LawNewz.com reached out to Professor Catherine J. Ross, who teaches over at George Washington University Law School, for her take on whether the school responded in the correct way. She explored the subject of students’ free speech in her 2015 book, Lessons in Censorship: How Schools and Courts Subvert Students’ First Amendment Rights.

“The school’s reaction to the students’ yearbook comments is not inappropriate, and is far preferable to censoring the yearbook (though the officials suggest they would have done so had they noticed the comments) or to punishing this student or other students who criticized the President or the results of the 2016 election,” she said. “Under the special doctrine that governs student speech rights, a yearbook is regarded as ‘school-sponsored speech’—speech that an observer might think bears the school’s imprimatur, or has the school’s approval. Schools may restrict speech in such publications without violating the student’s constitutional rights. And making the school’s own position on the speech clear, including disavowing it, is a better response to rude or controversial speech than censoring it.”

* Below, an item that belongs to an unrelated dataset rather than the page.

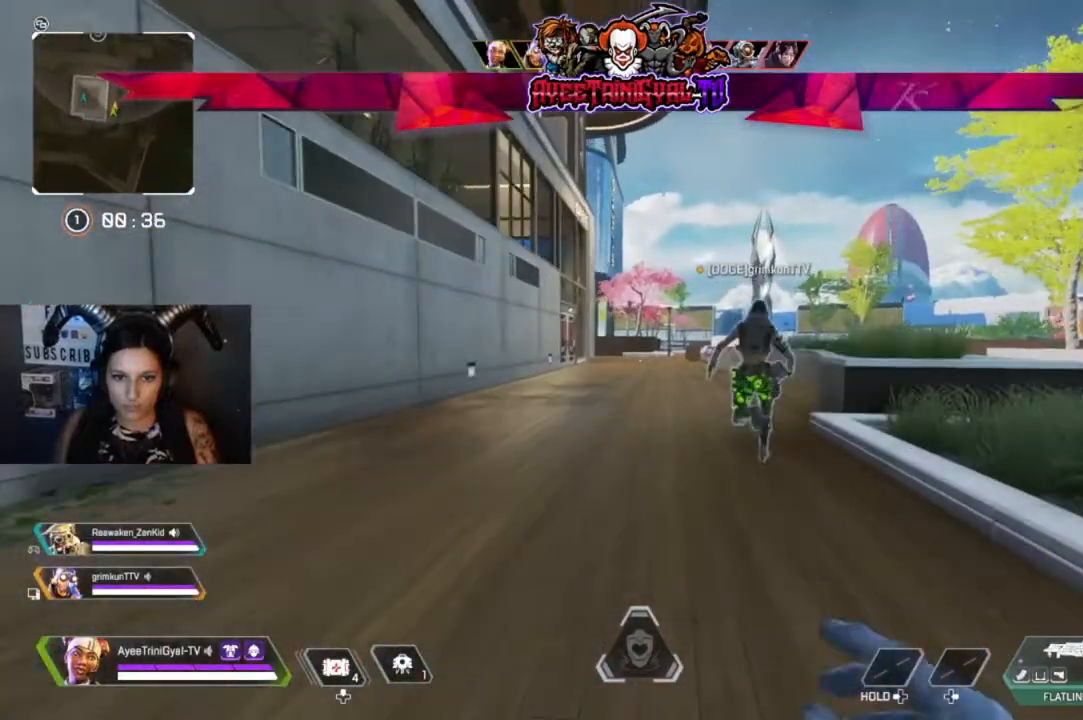
{"buttons": ["A"], "left_stick": "up", "right_stick": "center", "events": [[167, "R3", "up"], [367, "A", "down"]]}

Don’t expect there to be any arrest in the Secret Service investigation, however. Judging by previous cases, it is highly unlikely the sophomore would be charged for the “behead” quote. To build a successful conviction, prosecutors would have to discover that the sophomore did a lot more than pop off in a yearbook interview. Consider the 1969 Supreme Court case Watts v. United States. Justices ruled for a man who allegedly threatened President Lyndon Johnson at a rally. They said his statement was merely “crude political hyperbole” in context.

“I am not going [to Vietnam],” the man said. “If they ever make me carry a rifle the first man I want to get in my sights is L.B.J.”

That same year, the court ruled for a Klan member who supported “revengeance” against the U.S. government. They held that speech is unprotected if it is both “directed at inciting or producing imminent lawless action,” and likely to succeed.

It is worth mentioning that the Secret Service reportedly investigated a gun store owner last year for selling targets with Barack Obama‘s face. He wasn’t charged.

Update – May 20, 10:07 a.m.: We added analysis from Ross on the way school officials responded.